I wonder why the decision was made in C to use '=' and '=='? I'm betting it has something to do with the laziness of the programmers :).

1 comments

The problem is not in == vs =, it's in allowing assignment as an expression. Go fixes this, for example, by now allowing them: if a = 0 {} gives compile error.
The problem is that == and = look similar. Banning assignment as expression only makes the language less expressive. Common Lisp fixes this, by having assignment and comparison look completely different: (setf variable value) vs (eql variable value)
Bit of a bummer, I often find using assignment as an expression useful, like if (x = y as String) == null or such in c#. I get the feeling Go sacrifices a bit too much freedom.
I'm not a professional programmer by any stretch, but wouldn't this problem completely go away if the C and C++ compilers detect a single = inside an if statement and outright refuse it. Either that or automatically substitute the assignment with checking for instances inside the if-condition.

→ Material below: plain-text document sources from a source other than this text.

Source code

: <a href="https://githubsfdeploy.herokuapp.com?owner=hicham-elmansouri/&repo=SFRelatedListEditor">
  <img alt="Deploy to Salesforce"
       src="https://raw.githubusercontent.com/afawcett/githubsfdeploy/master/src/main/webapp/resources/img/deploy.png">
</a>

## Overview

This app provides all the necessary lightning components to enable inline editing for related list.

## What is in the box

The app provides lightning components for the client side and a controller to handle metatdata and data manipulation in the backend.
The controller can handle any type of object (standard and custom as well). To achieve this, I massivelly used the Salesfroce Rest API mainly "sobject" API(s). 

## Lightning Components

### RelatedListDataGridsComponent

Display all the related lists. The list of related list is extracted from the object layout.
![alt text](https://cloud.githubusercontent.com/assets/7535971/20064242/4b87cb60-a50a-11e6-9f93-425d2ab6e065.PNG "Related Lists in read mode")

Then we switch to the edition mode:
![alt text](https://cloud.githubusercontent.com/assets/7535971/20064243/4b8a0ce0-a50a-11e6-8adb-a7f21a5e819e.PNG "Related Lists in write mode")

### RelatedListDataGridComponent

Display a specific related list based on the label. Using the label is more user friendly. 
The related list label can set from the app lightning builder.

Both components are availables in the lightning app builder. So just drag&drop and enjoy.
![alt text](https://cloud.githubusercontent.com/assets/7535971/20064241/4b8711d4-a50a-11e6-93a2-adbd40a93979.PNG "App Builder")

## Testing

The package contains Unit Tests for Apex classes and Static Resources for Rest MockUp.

The reason I'm asking is, because I don't know if there's ever a case where you'd want to assign right inside the if-condition. Is there?

There can be:

    if (Foo *foo = getFoo()) { // getFoo returns null if there is no foo
        // There is a foo
    }
However, this problem is basically entirely addressed by compiler warnings, which generally ask you to add an extra set of parens for this case.
Or you could also blame it on not having branch statements which enforce the use of a boolean type.

Edit: Actually, forget I said this. It's a dumb statement. 'if(a = true)' would always pass, regardless of the value of 'a'.